Change is needed? No. Positive change is needed. The mantra of reform and its justification is only rational if there is both a logical basis why the reforms would deliver positive change, and some evidence from elsewhere, or from pilots here, to back it up. Neither of those apply to these health reforms. No modern day engineer or mainstream clinician would apply something to their entire practice let alone that of the rest of their colleagues for based on dogma or blind faith.

“Paul Burstow has been working tirelessly to ensure that, for the first time, local government will have a real role in our NHS, holding GP consortia to account”

I am sure that that is what Paul would have wanted but its not there in the bill. There is hardly a role for local authorities to be able to scrutinise, let alone challenge, let alone force change to specific commissioning decisions which – until our intervention – were due to be made in secret. The Health and Well-being boards are currently designed to have a minimum of one (yes one!) councillor on and be responsible for a needs assessment and for strategic oversight of commissioning. If the HWB is important then make it a majority councillor body.

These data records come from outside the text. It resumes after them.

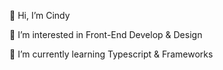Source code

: 👋 Hi, I’m Cindy 

👀 I’m interested in Front-End Develop & Design

🌱 I’m currently learning Typescript & Frameworks

<!---
99drew/99drew is a ✨ special ✨ repository because its `README.md` (this file) appears on your GitHub profile.
You can click the Preview link to take a look at your changes.
--->
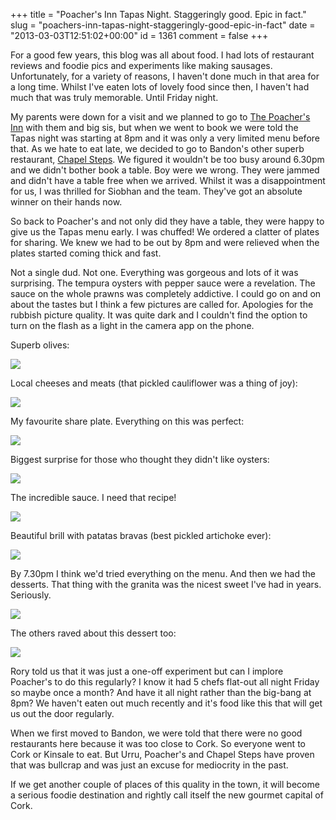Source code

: +++
title = "Poacher's Inn Tapas Night. Staggeringly good. Epic in fact."
slug = "poachers-inn-tapas-night-staggeringly-good-epic-in-fact"
date = "2013-03-03T12:51:02+00:00"
id = 1361
comment = false
+++

For a good few years, this blog was all about food. I had lots of restaurant reviews and foodie pics and experiments like making sausages. Unfortunately, for a variety of reasons, I haven't done much in that area for a long time. Whilst I've eaten lots of lovely food since then, I haven't had much that was truly memorable. Until Friday night.

My parents were down for a visit and we planned to go to [The Poacher's Inn](https://www.facebook.com/poachersinnbandon) with them and big sis, but when we went to book we were told the Tapas night was starting at 8pm and it was only a very limited menu before that. As we hate to eat late, we decided to go to Bandon's other superb restaurant, [Chapel Steps](http://www.chapelsteps.ie/). We figured it wouldn't be too busy around 6.30pm and we didn't bother book a table. Boy were we wrong. They were jammed and didn't have a table free when we arrived. Whilst it was a disappointment for us, I was thrilled for Siobhan and the team. They've got an absolute winner on their hands now.

So back to Poacher's and not only did they have a table, they were happy to give us the Tapas menu early. I was chuffed! We ordered a clatter of plates for sharing. We knew we had to be out by 8pm and were relieved when the plates started coming thick and fast.

Not a single dud. Not one. Everything was gorgeous and lots of it was surprising. The tempura oysters with pepper sauce were a revelation. The sauce on the whole prawns was completely addictive. I could go on and on about the tastes but I think a few pictures are called for. Apologies for the rubbish picture quality. It was quite dark and I couldn't find the option to turn on the flash as a light in the camera app on the phone.

Superb olives:

![](https://lh4.googleusercontent.com/-WXXLWcHPyxI/UTD7IJ3cJ2I/AAAAAAAAkq8/CV0fPT7ytHk/s641/IMG_20130301_190035.jpg)

Local cheeses and meats (that pickled cauliflower was a thing of joy):

![](https://lh6.googleusercontent.com/-vLEHN2PX-Qs/UTD6-pvpD9I/AAAAAAAAkqk/KpFEJJR9vwE/s855/IMG_20130301_190022.jpg)

My favourite share plate. Everything on this was perfect:

![](https://lh5.googleusercontent.com/-pWLSYm4SfWE/UTD86ozsreI/AAAAAAAAkrQ/_3gQejEpjhE/s855/IMG_20130301_190351.jpg)

Biggest surprise for those who thought they didn't like oysters:

![](https://lh5.googleusercontent.com/-XsncxdffvyM/UTEAh1QgXpI/AAAAAAAAkrg/kBPB2HkXWO4/s855/IMG_20130301_192402.jpg)

The incredible sauce. I need that recipe!

![](https://lh5.googleusercontent.com/-FWqsqV7S_zw/UTEAxAm3DuI/AAAAAAAAkr4/564m5NNn76M/s855/IMG_20130301_192450.jpg)

Beautiful brill with patatas bravas (best pickled artichoke ever):

![](https://lh6.googleusercontent.com/-WG8QAAbQOOM/UTECxwJtRqI/AAAAAAAAksI/UlLzS2dpnvs/s855/IMG_20130301_192718.jpg)

By 7.30pm I think we'd tried everything on the menu. And then we had the desserts. That thing with the granita was the nicest sweet I've had in years. Seriously.

![](https://lh6.googleusercontent.com/-ipFvK8jjL7s/UTEGiIUyaKI/AAAAAAAAks8/AnWw4qweVYA/s855/IMG_20130301_195005.jpg)

The others raved about this dessert too:

![](https://lh4.googleusercontent.com/-_ltlpymRHMc/UTEGaqI8t7I/AAAAAAAAksw/-E1O-vkOq3Y/s855/IMG_20130301_194858.jpg)

Rory told us that it was just a one-off experiment but can I implore Poacher's to do this regularly? I know it had 5 chefs flat-out all night Friday so maybe once a month? And have it all night rather than the big-bang at 8pm? We haven't eaten out much recently and it's food like this that will get us out the door regularly.

When we first moved to Bandon, we were told that there were no good restaurants here because it was too close to Cork. So everyone went to Cork or Kinsale to eat. But Urru, Poacher's and Chapel Steps have proven that was bullcrap and was just an excuse for mediocrity in the past.

If we get another couple of places of this quality in the town, it will become a serious foodie destination and rightly call itself the new gourmet capital of Cork.
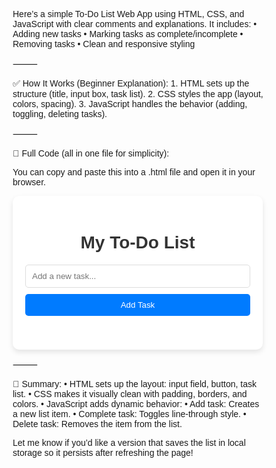 Here’s a simple To-Do List Web App using HTML, CSS, and JavaScript with clear comments and explanations. It includes:
	•	Adding new tasks
	•	Marking tasks as complete/incomplete
	•	Removing tasks
	•	Clean and responsive styling

⸻

✅ How It Works (Beginner Explanation):
	1.	HTML sets up the structure (title, input box, task list).
	2.	CSS styles the app (layout, colors, spacing).
	3.	JavaScript handles the behavior (adding, toggling, deleting tasks).

⸻

🧾 Full Code (all in one file for simplicity):

You can copy and paste this into a .html file and open it in your browser.

<!DOCTYPE html>
<html lang="en">
<head>
  <meta charset="UTF-8">
  <title>Simple To-Do List</title>
  <style>
    /* Basic reset and layout */
    * {
      box-sizing: border-box;
      font-family: Arial, sans-serif;
    }

    body {
      background: #f4f4f4;
      padding: 20px;
      display: flex;
      justify-content: center;
    }

    .todo-container {
      background: white;
      padding: 20px;
      border-radius: 10px;
      width: 100%;
      max-width: 400px;
      box-shadow: 0 4px 8px rgba(0,0,0,0.1);
    }

    h1 {
      text-align: center;
      color: #333;
    }

    #new-task {
      width: 100%;
      padding: 10px;
      border: 1px solid #ddd;
      border-radius: 5px;
      margin-bottom: 10px;
    }

    #add-task {
      width: 100%;
      padding: 10px;
      background-color: #007bff;
      color: white;
      border: none;
      border-radius: 5px;
      cursor: pointer;
      margin-bottom: 20px;
    }

    #add-task:hover {
      background-color: #0056b3;
    }

    ul {
      list-style-type: none;
      padding: 0;
    }

    li {
      display: flex;
      justify-content: space-between;
      align-items: center;
      background: #f9f9f9;
      padding: 10px;
      border: 1px solid #ddd;
      border-radius: 5px;
      margin-bottom: 10px;
    }

    li.completed span {
      text-decoration: line-through;
      color: #888;
    }

    .actions {
      display: flex;
      gap: 8px;
    }

    .actions button {
      background: none;
      border: none;
      cursor: pointer;
      font-size: 14px;
      padding: 5px;
    }

    .complete-btn {
      color: green;
    }

    .delete-btn {
      color: red;
    }
  </style>
</head>
<body>
  <div class="todo-container">
    <h1>My To-Do List</h1>
    <input type="text" id="new-task" placeholder="Add a new task...">
    <button id="add-task">Add Task</button>
    <ul id="task-list"></ul>
  </div>

  <script>
    // Get references to DOM elements
    const newTaskInput = document.getElementById("new-task");
    const addTaskButton = document.getElementById("add-task");
    const taskList = document.getElementById("task-list");

    // Function to add a new task
    function addTask() {
      const taskText = newTaskInput.value.trim(); // Remove extra spaces

      if (taskText === "") {
        alert("Please enter a task.");
        return;
      }

      // Create a new list item <li>
      const li = document.createElement("li");

      // Create a span to hold the task text
      const span = document.createElement("span");
      span.textContent = taskText;

      // Create action buttons (complete and delete)
      const actions = document.createElement("div");
      actions.classList.add("actions");

      const completeBtn = document.createElement("button");
      completeBtn.textContent = "✓";
      completeBtn.classList.add("complete-btn");

      const deleteBtn = document.createElement("button");
      deleteBtn.textContent = "🗑";
      deleteBtn.classList.add("delete-btn");

      // Add buttons to the actions div
      actions.appendChild(completeBtn);
      actions.appendChild(deleteBtn);

      // Add span and actions to the list item
      li.appendChild(span);
      li.appendChild(actions);

      // Add the list item to the task list
      taskList.appendChild(li);

      // Clear the input
      newTaskInput.value = "";

      // Event: Mark task as complete/incomplete
      completeBtn.addEventListener("click", () => {
        li.classList.toggle("completed");
      });

      // Event: Delete the task
      deleteBtn.addEventListener("click", () => {
        li.remove();
      });
    }

    // When the "Add Task" button is clicked
    addTaskButton.addEventListener("click", addTask);

    // When Enter key is pressed in the input field
    newTaskInput.addEventListener("keypress", function (e) {
      if (e.key === "Enter") {
        addTask();
      }
    });
  </script>
</body>
</html>


⸻

🧠 Summary:
	•	HTML sets up the layout: input field, button, task list.
	•	CSS makes it visually clean with padding, borders, and colors.
	•	JavaScript adds dynamic behavior:
	•	Add task: Creates a new list item.
	•	Complete task: Toggles line-through style.
	•	Delete task: Removes the item from the list.

Let me know if you’d like a version that saves the list in local storage so it persists after refreshing the page!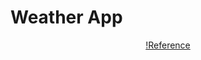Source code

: # Weather App
<div align="center">

[!Reference]("https://www.accuweather.com/en/in/pune/204848/weather-forecast/204848")
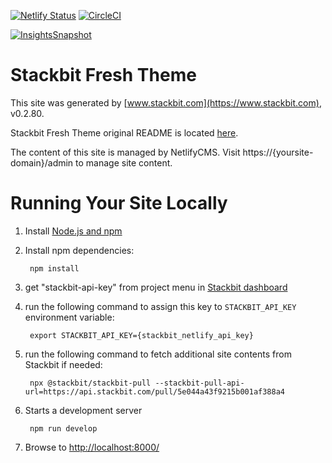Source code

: [![Netlify Status](https://api.netlify.com/api/v1/badges/0fd4a866-685b-4633-9de0-808ba06bfcbc/deploy-status)](https://app.netlify.com/sites/jerdog-stackbit-web-44a43/deploys)
[![CircleCI](https://circleci.com/gh/jerdog/jerdog-stackbit-web.svg?style=svg)](https://circleci.com/gh/jerdog/jerdog-stackbit-web)  

[![InsightsSnapshot](https://circleci.com/gh/jerdog/jerdog-stackbit-web/accelerate.svg)](https://app.circleci.com/insights/github/jerdog/jerdog-stackbit-web)

# Stackbit Fresh Theme

This site was generated by [www.stackbit.com](https://www.stackbit.com), v0.2.80.

Stackbit Fresh Theme original README is located [here](./README.theme.md).

The content of this site is managed by NetlifyCMS. Visit https://{yoursite-domain}/admin to manage site content.

# Running Your Site Locally

1. Install [Node.js and npm](https://nodejs.org/en/)

1. Install npm dependencies:

        npm install

1. get "stackbit-api-key" from project menu in [Stackbit dashboard](https://app.stackbit.com/dashboard)

1. run the following command to assign this key to `STACKBIT_API_KEY` environment variable:

        export STACKBIT_API_KEY={stackbit_netlify_api_key}

1. run the following command to fetch additional site contents from Stackbit if needed:

        npx @stackbit/stackbit-pull --stackbit-pull-api-url=https://api.stackbit.com/pull/5e044a43f9215b001af388a4

1. Starts a development server

        npm run develop

1. Browse to [http://localhost:8000/](http://localhost:8000/)
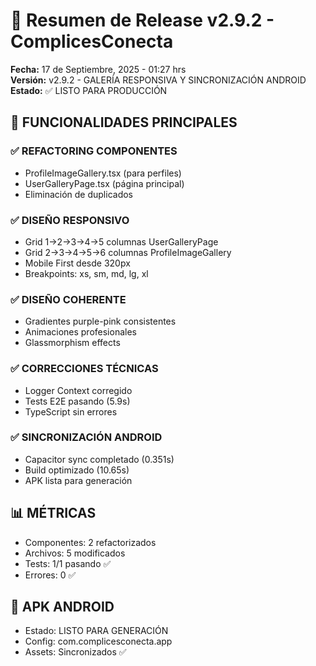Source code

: # 🚀 Resumen de Release v2.9.2 - ComplicesConecta

**Fecha:** 17 de Septiembre, 2025 - 01:27 hrs  
**Versión:** v2.9.2 - GALERÍA RESPONSIVA Y SINCRONIZACIÓN ANDROID  
**Estado:** ✅ LISTO PARA PRODUCCIÓN

## 🎯 FUNCIONALIDADES PRINCIPALES

### ✅ REFACTORING COMPONENTES
- ProfileImageGallery.tsx (para perfiles)
- UserGalleryPage.tsx (página principal)
- Eliminación de duplicados

### ✅ DISEÑO RESPONSIVO
- Grid 1→2→3→4→5 columnas UserGalleryPage
- Grid 2→3→4→5→6 columnas ProfileImageGallery
- Mobile First desde 320px
- Breakpoints: xs, sm, md, lg, xl

### ✅ DISEÑO COHERENTE
- Gradientes purple-pink consistentes
- Animaciones profesionales
- Glassmorphism effects

### ✅ CORRECCIONES TÉCNICAS
- Logger Context corregido
- Tests E2E pasando (5.9s)
- TypeScript sin errores

### ✅ SINCRONIZACIÓN ANDROID
- Capacitor sync completado (0.351s)
- Build optimizado (10.65s)
- APK lista para generación

## 📊 MÉTRICAS
- Componentes: 2 refactorizados
- Archivos: 5 modificados
- Tests: 1/1 pasando ✅
- Errores: 0 ✅

## 📱 APK ANDROID
- Estado: LISTO PARA GENERACIÓN
- Config: com.complicesconecta.app
- Assets: Sincronizados ✅
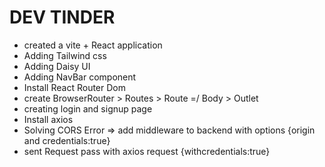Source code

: # DEV TINDER

- created a vite + React application
- Adding Tailwind css
- Adding Daisy UI
- Adding NavBar component
- Install React Router Dom
- create BrowserRouter > Routes > Route =/ Body > Outlet
- creating login and signup page
- Install axios
- Solving CORS Error => add middleware to backend with options    {origin and credentials:true}
- sent Request pass with axios request {withcredentials:true}

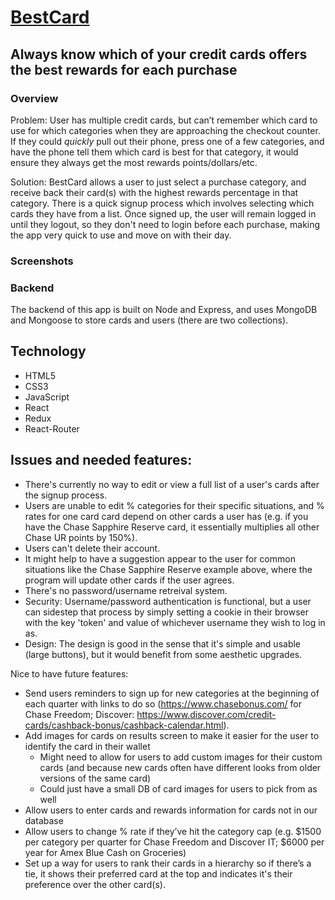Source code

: # [BestCard](https://secure-lake-16708.herokuapp.com/)
## Always know which of your credit cards offers the best rewards for each purchase

### Overview

Problem: User has multiple credit cards, but can’t remember which card to use for which categories when they are approaching the checkout counter. If they could *quickly* pull out their phone, press one of a few categories, and have the phone tell them which card is best for that category, it would ensure they always get the most rewards points/dollars/etc.

Solution: BestCard allows a user to just select a purchase category, and receive back their card(s) with the highest rewards percentage in that category. There is a quick signup process which involves selecting which cards they have from a list. Once signed up, the user will remain logged in until they logout, so they don't need to login before each purchase, making the app very quick to use and move on with their day.

### Screenshots


### Backend

The backend of this app is built on Node and Express, and uses MongoDB and Mongoose to store cards and users (there are two collections).

## Technology
* HTML5
* CSS3
* JavaScript
* React
* Redux
* React-Router

## Issues and needed features:

* There's currently no way to edit or view a full list of a user's cards after the signup process.
* Users are unable to edit % categories for their specific situations, and % rates for one card card depend on other cards a user has (e.g. if you have the Chase Sapphire Reserve card, it essentially multiplies all other Chase UR points by 150%).
* Users can't delete their account.
* It might help to have a suggestion appear to the user for common situations like the Chase Sapphire Reserve example above, where the program will update other cards if the user agrees.
* There's no password/username retreival system.
* Security: Username/password authentication is functional, but a user can sidestep that process by simply setting a cookie in their browser with the key 'token' and value of whichever username they wish to log in as.
* Design: The design is good in the sense that it's simple and usable (large buttons), but it would benefit from some aesthetic upgrades.

Nice to have future features:
* Send users reminders to sign up for new categories at the beginning of each quarter with links to do so (https://www.chasebonus.com/ for Chase Freedom; Discover: https://www.discover.com/credit-cards/cashback-bonus/cashback-calendar.html).
* Add images for cards on results screen to make it easier for the user to identify the card in their wallet
  * Might need to allow for users to add custom images for their custom cards (and because new cards often have different looks from older versions of the same card)
  * Could just have a small DB of card images for users to pick from as well
* Allow users to enter cards and rewards information for cards not in our database
* Allow users to change % rate if they’ve hit the category cap (e.g. $1500 per category per quarter for Chase Freedom and Discover IT; $6000 per year for Amex Blue Cash on Groceries)
* Set up a way for users to rank their cards in a hierarchy so if there’s a tie, it shows their preferred card at the top and indicates it's their preference over the other card(s).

Local authorities “taking on responsibility for public health”

Yes, but if public health is detached from commissioning (and it is currently close bound in PCTs) then the role of public health is seriously diminished. That is just one reason (another being integration of health and social care which as Norman says is essential) why co-terminosity of local authorities with commissioning bodies is essential.

Norman quotes Nick saying at Conference of the NHS “World-class health care for all. Publicly funded. Free. Centred on patients, not profit. So yes to health reforms. But no – always no – to the privatisation of health.”

That sentence could have done with a “comprehensive” at the beginning because the bill in its current form proposes comprehensive cover only to those on GP lists, and that is why our motion called for geographically-based commissioning and geographically-based weighted funding allocations.

It is huge benefit for us to have Norman Lamb in the position he holds because he understands Lib Dem policy and can see the huge risks to us of being lashed to the mast of Tory NHS policy. I also think he can see what lies behind these reforms – that they can be used as a staging post for a new system delivered by a future Tory or New Labour Government where Foundation Trusts (ie all hospitals) are sold off and the Commissioning Consortia become Continental-style social insurers. The Liberal Democrats have called this out and we must stop it.

Evan Harris was Lib Dem Shadow Health Secretary 2001-2003 and is a vice-chair of the Federal Policy Committee.